文書抜粋 =>
—————

現状iPS細胞は、他人の細胞を使った他家移植がほとんどですが、さらに今後は患者自身の細胞からiPS細胞をつくり出す自家移植に移っていきます。自分の細胞由来ですので、副反応や拒絶反応が抑制されることが期待されています。
またiPS細胞を使って臓器を再現するオルガノイド(organoid)という技術が注目を集めています。例えば、肝臓や腎臓等の臓器の再現が実現すれば、これを使って毒性評価や重症化リスクの検証がかなり精緻かつ効率化するものと思われます。
急ピッチで進む感染症有事対応
コロナ禍を経て感染症危機管理システムの整備が進み、相次いで関係機関が設置・設立されています。2022年3月にはAMEDの下で独立的にワクチン開発を行う先進的研究開発戦略センター(SCARDA)、23年9月には内閣感染症危機管理統括庁、25年4月には国立健康危機管理研究機構(JIHS)が発足しました。弱いとされた感染症インテリジェンスはJIHSが担当して国内外の情報を収集分析し、有事対策は内閣感染症危機管理統括庁をヘッドに関係省庁で審議・決定する体制を構築しています。

—————

演習データ =>

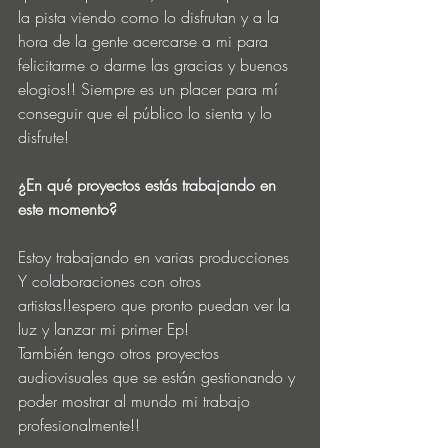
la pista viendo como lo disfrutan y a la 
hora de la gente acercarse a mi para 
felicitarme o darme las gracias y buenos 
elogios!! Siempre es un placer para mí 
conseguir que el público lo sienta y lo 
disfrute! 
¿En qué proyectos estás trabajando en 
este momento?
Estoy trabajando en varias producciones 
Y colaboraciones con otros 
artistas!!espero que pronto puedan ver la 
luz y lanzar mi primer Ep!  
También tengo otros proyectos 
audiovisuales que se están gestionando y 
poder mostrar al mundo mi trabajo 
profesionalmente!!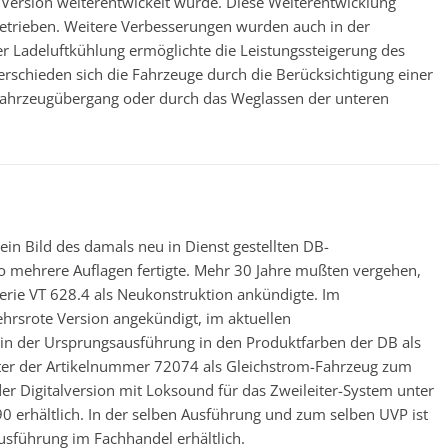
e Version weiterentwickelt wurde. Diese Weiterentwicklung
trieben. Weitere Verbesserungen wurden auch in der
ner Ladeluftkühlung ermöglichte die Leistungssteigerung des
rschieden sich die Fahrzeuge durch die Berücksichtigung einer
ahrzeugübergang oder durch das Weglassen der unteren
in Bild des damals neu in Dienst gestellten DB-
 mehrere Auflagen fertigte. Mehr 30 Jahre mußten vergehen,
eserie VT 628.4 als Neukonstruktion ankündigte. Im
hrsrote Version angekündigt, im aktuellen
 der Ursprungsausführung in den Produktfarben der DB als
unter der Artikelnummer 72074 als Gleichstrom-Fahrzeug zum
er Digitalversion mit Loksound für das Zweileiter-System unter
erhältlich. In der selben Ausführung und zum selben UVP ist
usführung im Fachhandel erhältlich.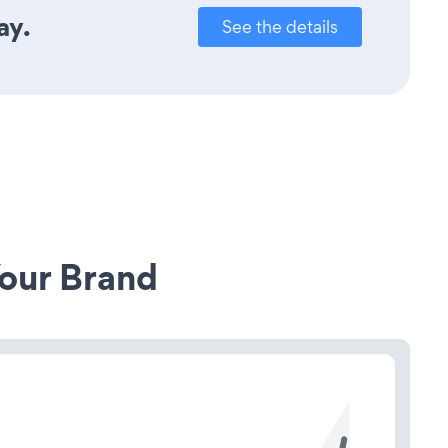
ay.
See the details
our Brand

—————

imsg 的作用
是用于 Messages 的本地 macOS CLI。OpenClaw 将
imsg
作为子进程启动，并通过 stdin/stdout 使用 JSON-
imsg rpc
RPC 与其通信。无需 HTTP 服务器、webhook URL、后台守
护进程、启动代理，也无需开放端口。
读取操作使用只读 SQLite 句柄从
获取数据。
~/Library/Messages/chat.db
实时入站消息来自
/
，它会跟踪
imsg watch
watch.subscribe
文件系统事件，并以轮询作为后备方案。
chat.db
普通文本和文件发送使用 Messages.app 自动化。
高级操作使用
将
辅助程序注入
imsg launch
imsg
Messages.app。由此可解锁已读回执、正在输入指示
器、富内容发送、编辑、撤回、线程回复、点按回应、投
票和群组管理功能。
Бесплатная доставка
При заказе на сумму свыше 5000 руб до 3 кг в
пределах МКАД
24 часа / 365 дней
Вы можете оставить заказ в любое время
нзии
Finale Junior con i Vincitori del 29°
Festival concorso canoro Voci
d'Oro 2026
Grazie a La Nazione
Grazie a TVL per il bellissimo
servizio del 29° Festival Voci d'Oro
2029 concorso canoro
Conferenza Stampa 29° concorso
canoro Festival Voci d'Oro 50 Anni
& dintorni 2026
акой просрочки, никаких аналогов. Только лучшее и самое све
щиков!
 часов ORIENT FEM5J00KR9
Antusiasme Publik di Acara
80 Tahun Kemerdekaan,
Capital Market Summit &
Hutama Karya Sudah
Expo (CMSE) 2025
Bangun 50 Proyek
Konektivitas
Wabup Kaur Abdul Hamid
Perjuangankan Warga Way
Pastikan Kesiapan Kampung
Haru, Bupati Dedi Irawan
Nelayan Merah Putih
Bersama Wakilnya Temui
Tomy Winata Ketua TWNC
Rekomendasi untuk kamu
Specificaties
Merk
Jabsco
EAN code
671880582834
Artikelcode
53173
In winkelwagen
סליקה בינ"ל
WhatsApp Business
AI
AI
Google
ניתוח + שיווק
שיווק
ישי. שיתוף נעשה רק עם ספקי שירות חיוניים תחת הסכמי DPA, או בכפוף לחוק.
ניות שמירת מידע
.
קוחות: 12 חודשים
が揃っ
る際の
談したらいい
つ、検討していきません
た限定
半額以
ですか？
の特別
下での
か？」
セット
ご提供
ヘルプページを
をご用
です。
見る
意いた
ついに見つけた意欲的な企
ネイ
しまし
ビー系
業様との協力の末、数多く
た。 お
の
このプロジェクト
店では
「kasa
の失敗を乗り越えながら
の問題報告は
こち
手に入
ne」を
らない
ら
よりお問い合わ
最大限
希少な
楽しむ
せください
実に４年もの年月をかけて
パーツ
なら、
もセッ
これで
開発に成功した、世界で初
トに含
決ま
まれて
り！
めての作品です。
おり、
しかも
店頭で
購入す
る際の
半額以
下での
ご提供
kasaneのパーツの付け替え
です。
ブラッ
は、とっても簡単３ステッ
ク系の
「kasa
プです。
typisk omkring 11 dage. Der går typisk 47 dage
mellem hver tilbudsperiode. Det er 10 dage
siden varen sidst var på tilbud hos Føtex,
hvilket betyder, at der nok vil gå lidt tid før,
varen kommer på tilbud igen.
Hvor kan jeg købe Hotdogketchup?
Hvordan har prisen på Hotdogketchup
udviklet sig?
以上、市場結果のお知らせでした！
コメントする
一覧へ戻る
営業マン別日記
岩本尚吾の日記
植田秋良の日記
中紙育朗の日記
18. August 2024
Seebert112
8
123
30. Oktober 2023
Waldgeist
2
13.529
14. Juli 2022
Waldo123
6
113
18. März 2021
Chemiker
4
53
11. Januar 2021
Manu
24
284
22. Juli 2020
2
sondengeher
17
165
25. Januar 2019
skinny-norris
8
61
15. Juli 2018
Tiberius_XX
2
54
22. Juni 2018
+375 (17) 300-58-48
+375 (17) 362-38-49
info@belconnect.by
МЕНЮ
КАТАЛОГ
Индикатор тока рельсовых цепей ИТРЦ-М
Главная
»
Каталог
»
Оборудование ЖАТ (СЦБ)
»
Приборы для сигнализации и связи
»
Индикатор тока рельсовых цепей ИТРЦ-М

—————

課題の詳細 =>
文書抜粋のうち、「現状iPS細胞は、他人の細胞」から「効率化するものと思われます。」までの部分を、両端も含めて一字も変えずに返してもらえますか？

完成した解答 =>
現状iPS細胞は、他人の細胞を使った他家移植がほとんどですが、さらに今後は患者自身の細胞からiPS細胞をつくり出す自家移植に移っていきます。自分の細胞由来ですので、副反応や拒絶反応が抑制されることが期待されています。
またiPS細胞を使って臓器を再現するオルガノイド(organoid)という技術が注目を集めています。例えば、肝臓や腎臓等の臓器の再現が実現すれば、これを使って毒性評価や重症化リスクの検証がかなり精緻かつ効率化するものと思われます。